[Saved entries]
-- -- --

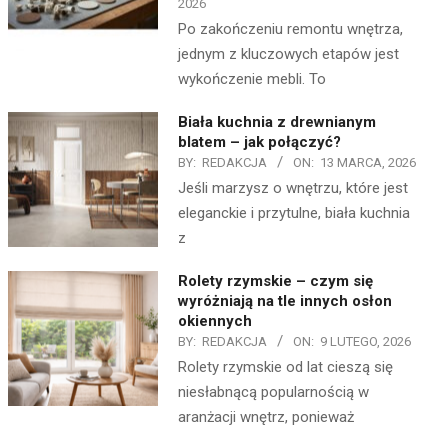
2026
Po zakończeniu remontu wnętrza,
jednym z kluczowych etapów jest
wykończenie mebli. To
Biała kuchnia z drewnianym
blatem – jak połączyć?
BY:
REDAKCJA
ON:
13 MARCA, 2026
Jeśli marzysz o wnętrzu, które jest
eleganckie i przytulne, biała kuchnia
z
Rolety rzymskie – czym się
wyróżniają na tle innych osłon
okiennych
BY:
REDAKCJA
ON:
9 LUTEGO, 2026
Rolety rzymskie od lat cieszą się
niesłabnącą popularnością w
aranżacji wnętrz, ponieważ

-- -- --

Aim of the exercise: Reproduce the text of the items, starting at the very beginning and going on through the line with "9 LUTEGO, 2026", including that line. Leave the pictures out of your answer.

Answer to the exercise:
2026
Po zakończeniu remontu wnętrza,
jednym z kluczowych etapów jest
wykończenie mebli. To
Biała kuchnia z drewnianym
blatem – jak połączyć?
BY:
REDAKCJA
ON:
13 MARCA, 2026
Jeśli marzysz o wnętrzu, które jest
eleganckie i przytulne, biała kuchnia
z
Rolety rzymskie – czym się
wyróżniają na tle innych osłon
okiennych
BY:
REDAKCJA
ON:
9 LUTEGO, 2026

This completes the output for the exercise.